A red LED's operating voltage is about 1.7V, so the voltage across the resistor would be around 4.3V. Ohm's Law says V=IR, or R=V/I. 4.3V divided by 30mA is 143-1/3 Ohms, and the nearest standard value to that is 150 Ohms.

So the built-in resistor is probably around 150 Ohms.

For the blue LED to light while the red and green ones are also lit, the voltage at the positive end of all three LEDs needs to be higher than about 3V. Assuming you use a 5V power supply the voltage across the internal resistor would be around 2V when the blue LED is lit, and that voltage across a 150-Ohm resistor will give you 2V/150R=13.3mA.

That means you have a total of 13.3mA to play with when all three LEDs are lit.

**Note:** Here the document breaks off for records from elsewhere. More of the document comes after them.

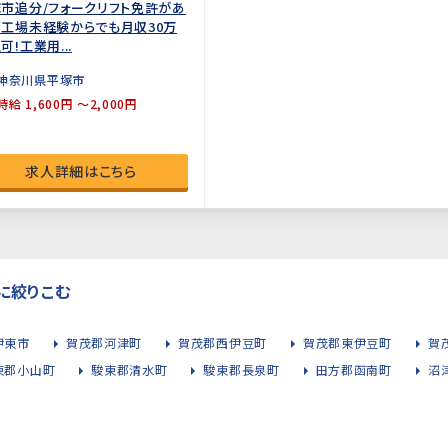
市追分/フォークリフト免許があ
工場未経験からでも月収30万
可!工業用...
神奈川県平塚市
時給 1,600円 ～2,000円
求人詳細はこちら
に絞りこむ
伊東市
賀茂郡河津町
賀茂郡西伊豆町
賀茂郡東伊豆町
賀
東郡小山町
駿東郡清水町
駿東郡長泉町
田方郡函南町
沼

Splitting it equally, that would give each LED about 4.5mA.

We use about 3mA for indicator LEDs on our microcontroller boards, so 4.5mA is enough to make the LEDs reasonably bright. We probably don't want to lower that value though, so for simplicity, let's just calculate resistors for the red and green LEDs:

The blue LED operates at about 3V and the red LED operates at about 1.7V. The difference between them is 1.3V, so we want a resistor that hits 1.3V when 4.5mA of current flows through it. 1.3V/4.5mA=289 Ohms. The nearest standard value is 270 Ohms.

The green LED operates at about 2.1V, which is about 0.9V lower than the blue LED. We want a resistor which produces 0.9V when 4.5mA flows through it, or 0.9V/4.5mA=200 Ohms. The nearest standard value would be 220 Ohms.